Elgee further vacated a trial that was scheduled to start on June 6 in Blaine County 5th District Court. He ordered instead that Park be transported to a facility to be determined by the Idaho Department of Health and Welfare, that a new mental evaluation be conducted and that the court and defense and prosecution counsel review Park’s mental capacity in 90 days.

Elgee’s ruling follows an earlier reduction of a first-degree murder charge for Park to involuntary manslaughter. That decision was made by the Idaho Attorney General’s Office and was based upon information from an expert witness who was  expected to testify at trial that Harley Robert Park was not of sound mental condition when he killed a man in Camas County in 2003.

The decision to amend the charge against Park was formalized on May 16 in Blaine County 5th District Court, which now has jurisdiction over the case. Deputy attorneys with the AG’s Office, which has been assigned as special prosecutor, acknowledged then that the charge was reduced because of “expert reports.”

Specifically, Hailey attorney Douglas Nelson, assigned as public defender for Park, informed the court and prosecution in an Oct. 13, 2015 memorandum that he would call as a trial witness Dr.
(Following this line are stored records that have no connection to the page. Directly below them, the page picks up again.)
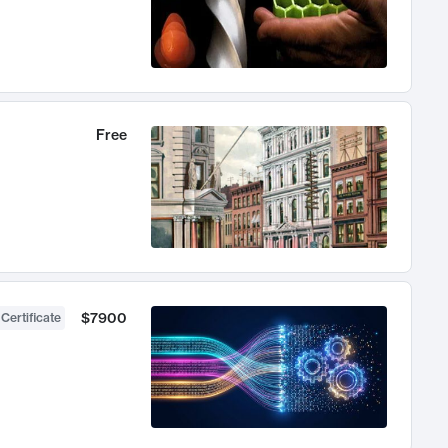
Free
$7900
 Certificate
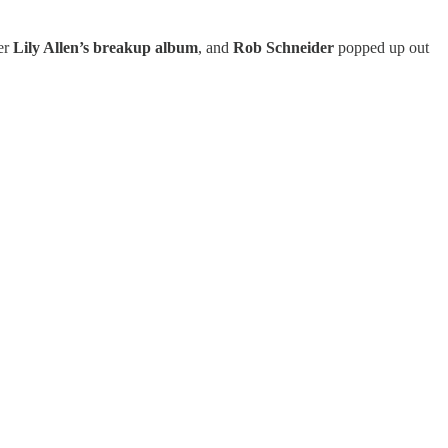
er
Lily Allen’s breakup album
, and
Rob Schneider
popped up out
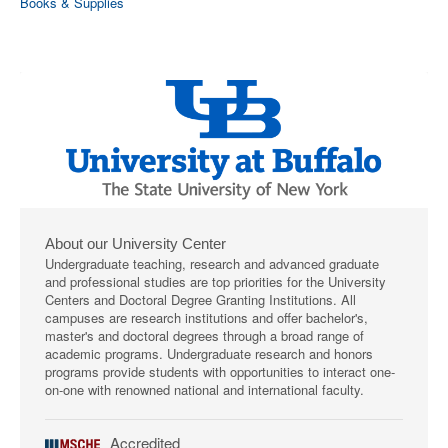
Books & Supplies
About our University Center
Undergraduate teaching, research and advanced graduate
and professional studies are top priorities for the University
Centers and Doctoral Degree Granting Institutions. All
campuses are research institutions and offer bachelor's,
master's and doctoral degrees through a broad range of
academic programs. Undergraduate research and honors
programs provide students with opportunities to interact one-
on-one with renowned national and international faculty.
Accredited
Richard Worst, a Twin Falls psychiatrist who interviewed Park shortly after Park allegedly beat to death a prominent Fairfield businessman.

Nelson wrote in the memorandum that he intended to “raise mental illness as a defense” and that Worst would testify that Park “suffered from mental illness such that he could not form the sufficient mental state required to be convicted of first-degree murder.”

Park, now 38, is charged in the death of 61-year-old Lynn Stevenson on Sept. 3, 2003 at a golf course Stevenson owned near Soldier Mountain Ski Resort north of Fairfield.

According to a police report filed shortly after the death by Camas County Sheriff Dave Sanders, Park, who was staying and working at the golf course, killed Stevenson because Stevenson was “the devil.”

Park was being held without bond until Tuesday at the Elmore County Jail in Mountain Home. He has spent the majority of the past 13 years court committed to the State Hospital South mental institution in Blackfoot.